|UTPA faculty and staff members met recently to expand the University's green efforts to the classroom. Pictured from left to right are: Amy Cummins, assistant professor of English; Kamala Platt, English lecturer; Dr. Shirley Vincent, director of educational research at the National Council for Science and the Environment; Dr. Lynn Vincentnathan, associate professor of criminal justice and anthropology; Marianella Franklin, director of sustainability.|
To further educate faculty and students about these classes, the task force hosted an Environmental Studies and Sustainability Faculty Teaching Workshop April 15. Nearly 50 faculty members and students from the Environmental Awareness Club and Environmental Sciences Program attended the conference. The goal of the event was to discuss a specific curriculum regarding sustainability methods and practices that will integrate environmental awareness and education across campus.
"We want to develop and strengthen connections with people on campus involved in environmental activities," said Dr. Lynn Vincentnathan, chair of the Environmental Studies Task Force. "We want to inspire UTPA faculty to join us in developing courses and help with our environmental course cluster and minor.
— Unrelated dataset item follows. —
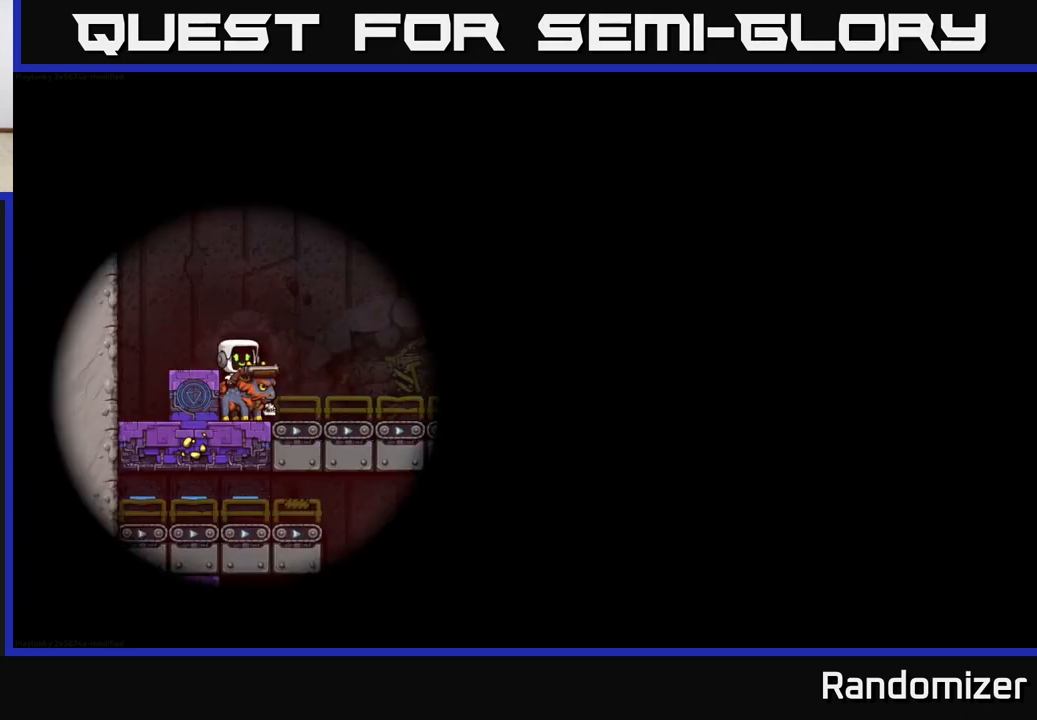
{"buttons": [], "left_stick": "center", "events": []}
We also hope that faculty will include environmental and sustainability content in their existing courses wherever feasible and appropriate."
To lead the discussion, Dr. Shirley Vincent, director of educational research at the National Council for Science and the Environment, spoke about "Building a Quality Environmental Studies Program." Vincent is also the author of the 2010 report "Interdisciplinary Environmental Education on the Nation's Campuses: Elements of Field Identity and Curriculum Design."
Workshop attendees participated in breakout sessions on topics such as interdisciplinarity, service learning, environmental science in environmental studies, environmental activism and justice, creative capstone experiences, community partnerships and outreach and co-curricular learning and campus sustainability.
"Having our faculty and students listen to and speak with a renowned speaker like Shirley Vincent was extremely successful," said Marianella Franklin, director of sustainability programs at UTPA. "They were able to share their questions and concerns and left with a lot of information and resources on how to tailor an environmental studies program to our students and area. It was very motivating and inspiring to see many of our faculty interested in providing input to our courses."
The task force's ultimate objective is to create a minor in the environmental studies program by Fall 2012. Franklin said the task force wants to ensure that every student, regardless of career path, has the opportunity of gaining literacy in sustainability and understanding how to integrate sustainability into their lifestyles and professional paths.
With the environmental science program, undergraduate and graduate elective course clusters in earth and environmental studies and internships offered through The Office of Sustainability, students are getting hired because of their knowledge in this area of study. Maryann Ruiz, a senior majoring in engineering and an intern with the office, is in the process of becoming an engineer with the Central Intelligence Agency (CIA). Students Patricia Garza, AJ Anderson and Carlos Lopez also found jobs with South Texas Housing Authority, Advocacy Resource Center for Housing, and Green Mountain Energy, respectively.
"This gives you an idea of how the students are applying this information and knowledge they are receiving from professors and our office," said Franklin. "They know how to speak the language of environmental, social and economic sustainability that companies are looking for. The future of sustainability is already here at UTPA and our students are getting hired because of it."
UTPA faculty planning to teach environmental courses in various disciplines across campus created the Environmental Studies Program Task Force Committee in February 2010 to establish a broad interdisciplinary environmental course cluster and minor.
"Students going into nearly every profession can benefit from environmental literacy gained from the courses and minor by helping their businesses, agencies and institutions understand the environmental problems confronting us and becoming 'green' in cost effective ways and by promoting 'green ethics,'" said Vincentnathan.